What Has Little Arms with Two Fingers?

What Has Little Arms with Two Fingers?
Figure 1 of the paper.

If you were thinking Tyrannosaurus rex, you would be right. But today we are talking about a brand new dinosaur, not related to T. rex that also has little arms with two fingers! This new dinosaur was discovered in the Neuquén Basin of Argentina and it’s from the Late Cretaceous (about 90 million years ago).

Map of Neuquén, Argentina.

Map of the Neuquén Basin, Argentina.

It was named Gualicho shinyae. The name Gualicho comes from a Spanish word for an animal-owning goddess in the Gennaken language (an extinct language spoken by the Puelche people of the Pampas, Argentina). The name shinyae is in honor of Akiko Shinyo, a preparator at the Field Museum of Natural History in Chicago, for her many contributions to paleontology and because she discovered the fossil in 2007.

skeleton

The skeleton of Gualicho. White bones are the bones they found. Gray bones are a representation of what the rest would look like.

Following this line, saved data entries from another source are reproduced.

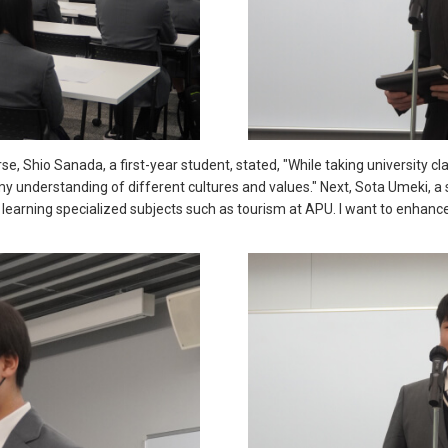
se, Shio Sanada, a first-year student, stated, "While taking university c
 understanding of different cultures and values." Next, Sota Umeki, a 
to learning specialized subjects such as tourism at APU. I want to enhan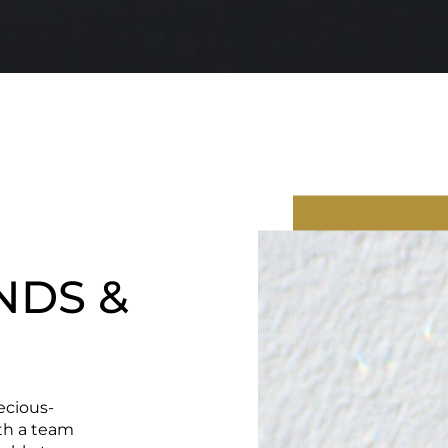
NDS &
ecious-
ith a team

The authors of the [study] analyzed the characteristics of the bones and found that Gualicho represents a new lineage of theropod dinosaurs. Its closest relative turned out to be Deltadromeus, a theropod from around the same time in Western Africa.

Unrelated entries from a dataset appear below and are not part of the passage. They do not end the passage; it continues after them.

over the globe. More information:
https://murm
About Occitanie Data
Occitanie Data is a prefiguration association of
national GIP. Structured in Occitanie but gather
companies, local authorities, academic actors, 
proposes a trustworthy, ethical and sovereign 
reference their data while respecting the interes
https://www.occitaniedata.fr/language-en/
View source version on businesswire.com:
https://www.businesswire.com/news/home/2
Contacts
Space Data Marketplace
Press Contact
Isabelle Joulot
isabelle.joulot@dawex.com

This find is really exciting because it shows features from ceratosaurs, tyrannosaurs, and megaraptorans – a combination that we had not seen in a theropod before. It also shows how Africa and South America used to be connected in the Mesozoic: since Gualicho (from South America) and Deltadromeus (from Africa) are closest relatives, their ancestors had to be present in one area, the expansion of the Atlantic Ocean caused Africa and South America to move apart, leading to the evolution of these two species.